To illustrate, a typical Society of Automotive Engineering (SAE) level 2 ADAS project, capturing 200,000 km (typical for SAE level 2) of driving at an average speed of 65 km/h, would generate over 3,076 hours of data, requiring approximately 3.8 petabytes (PB) of storage for one single sensor.
Note: that even within SAE level 2 solutions, the total number of ADAS sensors required varies with functionality (lane departure warning, self-parking, and more). Multiple sensors are typically required. For example, an SAE level 3 ADAS project, which typically requires 1,000,000 km of driving, could generate 19.3 PB of raw sensor data per car. As most ADAS developers have multiple cars, typical total storage requires averages between 50 – 100 PBs of data per vehicle model.
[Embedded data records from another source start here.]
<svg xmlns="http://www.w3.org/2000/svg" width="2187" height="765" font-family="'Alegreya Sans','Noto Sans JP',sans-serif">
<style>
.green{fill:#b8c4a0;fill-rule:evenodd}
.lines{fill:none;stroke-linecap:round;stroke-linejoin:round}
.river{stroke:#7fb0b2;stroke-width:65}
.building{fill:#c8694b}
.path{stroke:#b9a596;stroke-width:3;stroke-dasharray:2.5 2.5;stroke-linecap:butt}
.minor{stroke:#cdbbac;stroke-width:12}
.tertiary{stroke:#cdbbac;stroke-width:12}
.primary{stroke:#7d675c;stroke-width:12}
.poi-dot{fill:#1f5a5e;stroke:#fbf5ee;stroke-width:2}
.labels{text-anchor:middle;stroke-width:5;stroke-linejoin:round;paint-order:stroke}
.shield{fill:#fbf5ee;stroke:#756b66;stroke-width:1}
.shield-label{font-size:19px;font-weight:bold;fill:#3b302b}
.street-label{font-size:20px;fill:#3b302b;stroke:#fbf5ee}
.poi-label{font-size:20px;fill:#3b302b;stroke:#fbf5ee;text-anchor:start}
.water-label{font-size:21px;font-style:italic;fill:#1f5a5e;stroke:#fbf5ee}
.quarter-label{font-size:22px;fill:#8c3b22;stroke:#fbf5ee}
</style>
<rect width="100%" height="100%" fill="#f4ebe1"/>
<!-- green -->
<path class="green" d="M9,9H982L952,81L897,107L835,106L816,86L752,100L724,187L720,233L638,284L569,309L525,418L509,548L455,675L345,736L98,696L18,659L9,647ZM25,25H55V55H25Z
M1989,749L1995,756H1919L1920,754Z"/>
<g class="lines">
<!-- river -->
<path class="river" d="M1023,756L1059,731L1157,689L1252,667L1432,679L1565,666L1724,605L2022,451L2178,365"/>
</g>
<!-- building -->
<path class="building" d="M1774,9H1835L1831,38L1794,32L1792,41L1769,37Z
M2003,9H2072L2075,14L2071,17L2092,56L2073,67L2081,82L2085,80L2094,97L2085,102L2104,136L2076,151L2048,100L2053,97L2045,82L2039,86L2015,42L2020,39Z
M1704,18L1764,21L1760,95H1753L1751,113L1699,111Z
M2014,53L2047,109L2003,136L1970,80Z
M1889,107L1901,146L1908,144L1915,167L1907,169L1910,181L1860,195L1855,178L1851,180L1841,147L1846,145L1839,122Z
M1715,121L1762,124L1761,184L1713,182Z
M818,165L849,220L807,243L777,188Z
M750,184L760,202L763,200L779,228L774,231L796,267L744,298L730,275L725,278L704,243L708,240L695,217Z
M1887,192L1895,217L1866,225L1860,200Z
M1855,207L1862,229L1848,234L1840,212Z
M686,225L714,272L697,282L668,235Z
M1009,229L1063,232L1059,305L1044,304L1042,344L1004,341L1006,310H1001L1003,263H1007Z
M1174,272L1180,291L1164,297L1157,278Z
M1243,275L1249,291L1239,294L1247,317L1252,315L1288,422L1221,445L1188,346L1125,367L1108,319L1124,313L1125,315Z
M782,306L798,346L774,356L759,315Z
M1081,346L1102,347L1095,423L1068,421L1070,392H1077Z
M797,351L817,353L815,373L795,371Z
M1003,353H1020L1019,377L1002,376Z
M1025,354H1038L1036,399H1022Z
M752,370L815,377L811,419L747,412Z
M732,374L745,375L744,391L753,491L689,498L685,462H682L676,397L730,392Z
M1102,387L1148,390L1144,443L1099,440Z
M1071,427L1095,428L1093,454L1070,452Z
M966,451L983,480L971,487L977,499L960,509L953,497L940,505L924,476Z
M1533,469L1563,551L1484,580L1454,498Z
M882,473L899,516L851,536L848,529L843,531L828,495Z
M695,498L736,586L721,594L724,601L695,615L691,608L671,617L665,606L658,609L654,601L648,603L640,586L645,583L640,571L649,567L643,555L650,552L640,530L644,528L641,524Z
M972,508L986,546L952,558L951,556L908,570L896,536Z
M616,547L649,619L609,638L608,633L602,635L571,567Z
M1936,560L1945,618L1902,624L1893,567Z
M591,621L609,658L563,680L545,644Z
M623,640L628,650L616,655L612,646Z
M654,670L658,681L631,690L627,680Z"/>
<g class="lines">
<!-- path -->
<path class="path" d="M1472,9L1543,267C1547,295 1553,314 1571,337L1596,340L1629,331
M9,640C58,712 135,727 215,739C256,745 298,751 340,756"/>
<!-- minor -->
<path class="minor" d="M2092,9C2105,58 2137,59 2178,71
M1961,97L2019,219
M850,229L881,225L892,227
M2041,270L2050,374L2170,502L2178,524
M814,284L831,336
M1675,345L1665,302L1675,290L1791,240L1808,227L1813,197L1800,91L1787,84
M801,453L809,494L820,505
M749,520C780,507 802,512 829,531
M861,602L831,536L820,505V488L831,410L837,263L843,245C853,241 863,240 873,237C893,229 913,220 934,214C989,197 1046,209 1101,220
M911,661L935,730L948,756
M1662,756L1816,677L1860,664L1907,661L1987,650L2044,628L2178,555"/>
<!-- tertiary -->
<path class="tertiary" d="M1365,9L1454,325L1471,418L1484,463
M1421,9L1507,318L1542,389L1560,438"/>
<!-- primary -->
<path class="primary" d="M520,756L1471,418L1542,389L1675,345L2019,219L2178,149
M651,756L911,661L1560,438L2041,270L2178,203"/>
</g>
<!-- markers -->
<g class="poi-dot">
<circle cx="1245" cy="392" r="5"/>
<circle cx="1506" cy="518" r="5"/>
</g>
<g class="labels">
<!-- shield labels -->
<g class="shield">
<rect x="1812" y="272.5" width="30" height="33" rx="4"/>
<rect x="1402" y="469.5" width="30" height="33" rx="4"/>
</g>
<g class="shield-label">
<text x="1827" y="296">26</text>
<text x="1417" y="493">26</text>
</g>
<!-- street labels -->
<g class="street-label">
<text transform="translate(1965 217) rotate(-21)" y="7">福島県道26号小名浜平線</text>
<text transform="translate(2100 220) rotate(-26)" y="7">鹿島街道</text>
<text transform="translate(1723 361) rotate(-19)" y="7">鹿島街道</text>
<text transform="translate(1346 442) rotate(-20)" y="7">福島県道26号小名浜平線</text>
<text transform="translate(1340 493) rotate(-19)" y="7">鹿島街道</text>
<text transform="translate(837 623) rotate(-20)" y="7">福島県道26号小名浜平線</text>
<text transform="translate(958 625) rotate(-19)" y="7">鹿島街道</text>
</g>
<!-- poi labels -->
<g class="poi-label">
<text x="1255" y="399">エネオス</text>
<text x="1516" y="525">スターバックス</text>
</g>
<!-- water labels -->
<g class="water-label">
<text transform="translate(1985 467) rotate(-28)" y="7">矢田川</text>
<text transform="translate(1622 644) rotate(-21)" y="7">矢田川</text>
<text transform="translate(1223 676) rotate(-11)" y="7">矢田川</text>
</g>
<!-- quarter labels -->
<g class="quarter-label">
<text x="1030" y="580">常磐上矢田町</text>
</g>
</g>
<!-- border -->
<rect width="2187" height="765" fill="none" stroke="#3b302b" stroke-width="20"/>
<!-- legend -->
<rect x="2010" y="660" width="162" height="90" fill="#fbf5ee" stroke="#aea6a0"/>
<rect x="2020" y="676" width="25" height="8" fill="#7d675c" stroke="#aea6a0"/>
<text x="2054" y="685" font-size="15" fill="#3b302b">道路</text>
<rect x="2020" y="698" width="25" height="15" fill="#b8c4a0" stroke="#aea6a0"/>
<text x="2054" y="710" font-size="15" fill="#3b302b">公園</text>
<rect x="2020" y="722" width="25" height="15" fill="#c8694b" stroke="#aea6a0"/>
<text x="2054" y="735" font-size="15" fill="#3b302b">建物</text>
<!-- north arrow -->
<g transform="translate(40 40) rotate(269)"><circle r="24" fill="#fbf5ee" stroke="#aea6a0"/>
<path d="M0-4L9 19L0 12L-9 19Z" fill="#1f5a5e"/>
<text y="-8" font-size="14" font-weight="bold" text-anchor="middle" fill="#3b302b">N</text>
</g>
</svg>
- Fast training cycle – To assure safety and reliability, the neural networks designed must utilize millions of parameters which generate more compute-intensive requirements for the underlying systems and hardware architecture. To accelerate time-to-market, neural network training must be as fast as possible. First, the deeper the network, the higher the number of parameters and operations need to store many intermediate results in GPU memory. Second, training usually proceeds in the method of mini-batches, I/O throughput is thus the primary performance metrics of concern in DL training.
To illustrate, running AlexNet – one of the least computationally heavy image classification models – together with a substantially smaller ImageNet dataset achieves a throughput of ~200MB/s on a single V100 GPU. For 1 PB of data, if we use one single V100 GPU with 50 epochs of training in average on ImageNet dataset, takes:
50 epochs * 1PB of data / 200 MB/s = 7.9 years to train an AlexNet network
A single GPU server cannot address the large amount of data training and computational capability required for ADAS / AD. The ability to scale neural networks and train large datasets across GPU servers and scale-out storage is critical for ADAS / AD and required to support the distributed DL training.
- Test and validation – Validation is a key stage of the ADAS development cycle. Since most ADAS systems directly affect safety, the robustness and reliability of the trained model is paramount. This demands exhaustive testing and verification on the trained algorithm to represent diverse traffic scenarios and dimensions, which might include road geometry, driver and pedestrian behaviors, traffic conditions, weather conditions, vehicle characteristics and variants, spontaneous component faults, security, and more.
- High quality labeled data – The availability of labeled data is critical for ADAS DL training. High quality labeled data yields better model performance. Labels are added either manually (often via crowd sourcing) or automatically by image analysis, depending on the complexity of the problem. Labeling massive collections of training data with high quality is a tedious task and requires significant effort.